Businesses are now expected to prove that they take security seriously, whether that’s to a regulator, customer or investor. Without that proof, organisations are finding themselves on the back foot before an incident even occurs.
We’re also seeing this reinforced through frameworks like CAF and emerging standards around AI governance, where the expectation is demonstrable, auditable resilience.
The commercial reality of poor compliance
There’s still a tendency in some organisations to treat compliance as something to be dealt with later or once growth is established, but investors wouldn’t accept weak financial controls in a business and they’re increasingly applying the same logic to cybersecurity and compliance.
Organisations with strong compliance frameworks are finding it easier to win new business, particularly in sectors where data security is critical, which opens doors to new markets and supply chains. On the other hand, those that delay are starting to feel the effect, with more questions, more friction and in some cases, missed opportunities.
A more realistic view of organisational risk
The idea that some regions are ‘more at risk’ can be misleading if it’s taken at face value, because geography isn’t the root cause. What we’re really seeing is variation in how organisations approach governance, risk and compliance.
Regions with higher exposure are often home to businesses that are earlier in their maturity journey or operating in sectors where the pace of change has outstripped the controls around it. That’s important, because it means the gap is addressable.
What leadership teams should take from this
The starting point is visibility, knowing where your risks sit and how they could materialise. What follows is the discipline to put structure around them, whether that’s through recognised frameworks, clearer ownership or more consistent oversight.
Organisations that manage incidents well have a level of preparedness that comes from having thought these scenarios through in advance. That preparation shows up in how quickly decisions are made, how clearly responsibilities are defined and how confidently the business can respond under pressure.
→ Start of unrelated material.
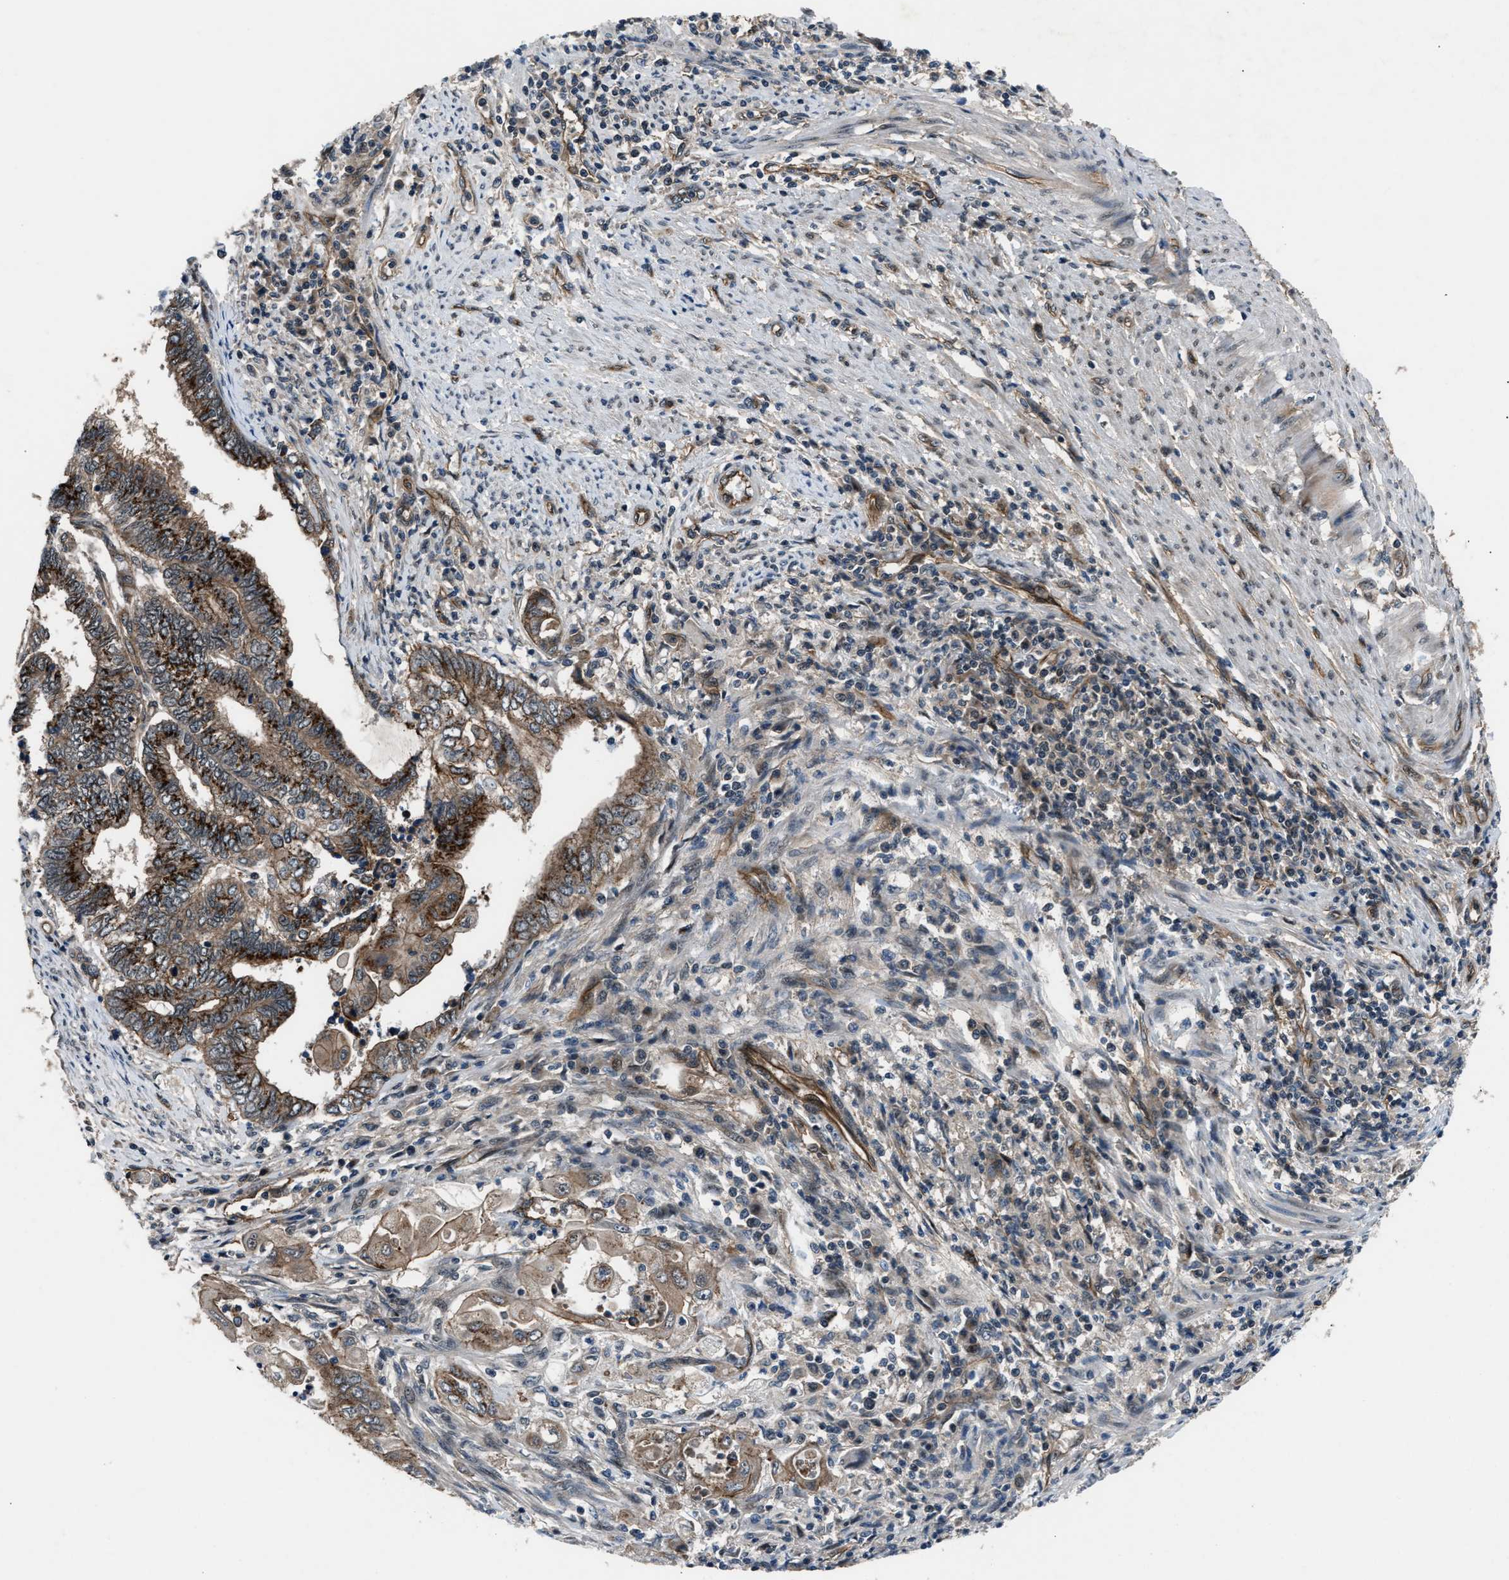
{"staining": {"intensity": "strong", "quantity": ">75%", "location": "cytoplasmic/membranous"}, "tissue": "endometrial cancer", "cell_type": "Tumor cells", "image_type": "cancer", "snomed": [{"axis": "morphology", "description": "Adenocarcinoma, NOS"}, {"axis": "topography", "description": "Uterus"}, {"axis": "topography", "description": "Endometrium"}], "caption": "Endometrial cancer was stained to show a protein in brown. There is high levels of strong cytoplasmic/membranous positivity in about >75% of tumor cells.", "gene": "COPS2", "patient": {"sex": "female", "age": 70}}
Compliance sits at the centre of that, as a way of bringing consistency, accountability and proof into how the organisation operates. The ability to evidence good practice is becoming just as important as the controls themselves.
Cyber risk may be a national conversation, but its impact is always local to the organisation experiencing it. Leadership teams that recognise that, and act early, are the ones who keep control when others are trying to regain it.